Before Ayyubid control could be solidified, al-Awhad faced revolts in Arjish and Van. As he attempted to quash those insurrections, Akhlat joined the rebellion later in 1208. Upon the orders of al-Adid, al-Ashraf led an army of roughly 1,000 troops to support al-Awhad and the Ayyubids managed to put down the revolt in Akhlat, resulting in a heavy loss of life. By 1209 the Christian kingdom of Georgia challenged Ayyubid rule in eastern Anatolia. In response al-Adil assembled and personally led an army that included the emirs of Homs, Hama and Baalbek as well as contingents from other Ayyubid principalities to back al-Awhad and al-Ashraf.
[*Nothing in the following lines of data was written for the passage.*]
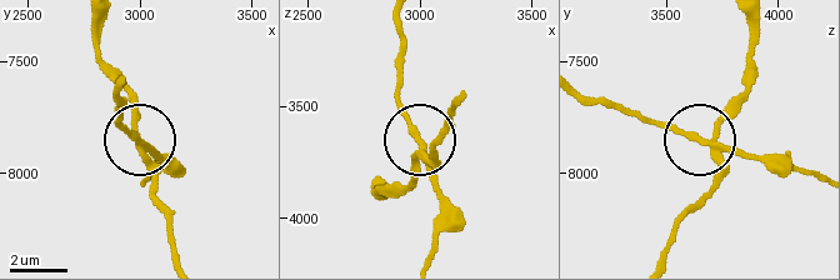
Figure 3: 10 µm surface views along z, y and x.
{"why": "closer look", "act": "look", "view": "3d", "um": 6, "at": [3000, 7860, 3670]}

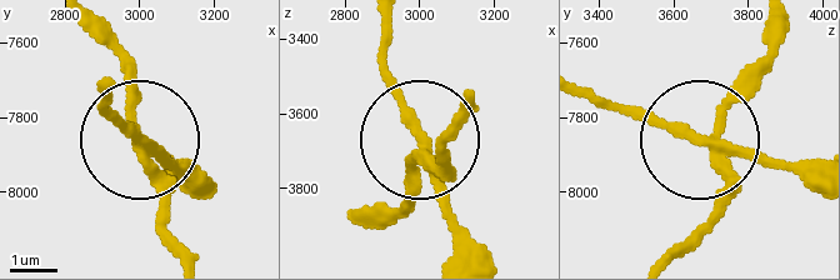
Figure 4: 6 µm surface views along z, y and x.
{"width_nm": 220, "act": "cleave", "pic": 4, "on": [455, 216], "part_leaving": {"pic": 4, "px": [[428, 155], [380, 28]]}, "found": "a second neuron is stuck on"}

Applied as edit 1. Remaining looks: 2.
{"why": "small branch off a trunk", "act": "look", "view": "3d", "um": 16, "at": [1650, 2500, 5000]}

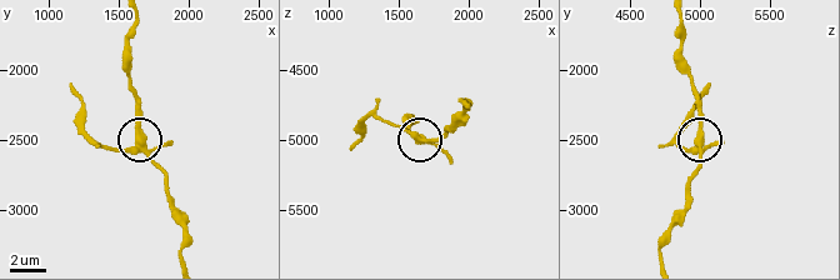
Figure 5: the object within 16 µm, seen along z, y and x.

The Georgians withdrew from the area when the Ayyubids' approached Akhlat. As the Georgians returned to their kingdom, al-Awhad captured their general Ivane Mkhargrdzeli on the outskirts of Akhlat. Using Ivane as a bargaining chip, al-Awhad agreed to release him in return for 30 years of peace with Georgia, thus ending the immediate Georgian threat to the Ayyubids.

from 1207 onwards, the Ayyubid rulers of Khilat styled themselves as Arman-Shah or Shahi-Arman, "king of Armenia".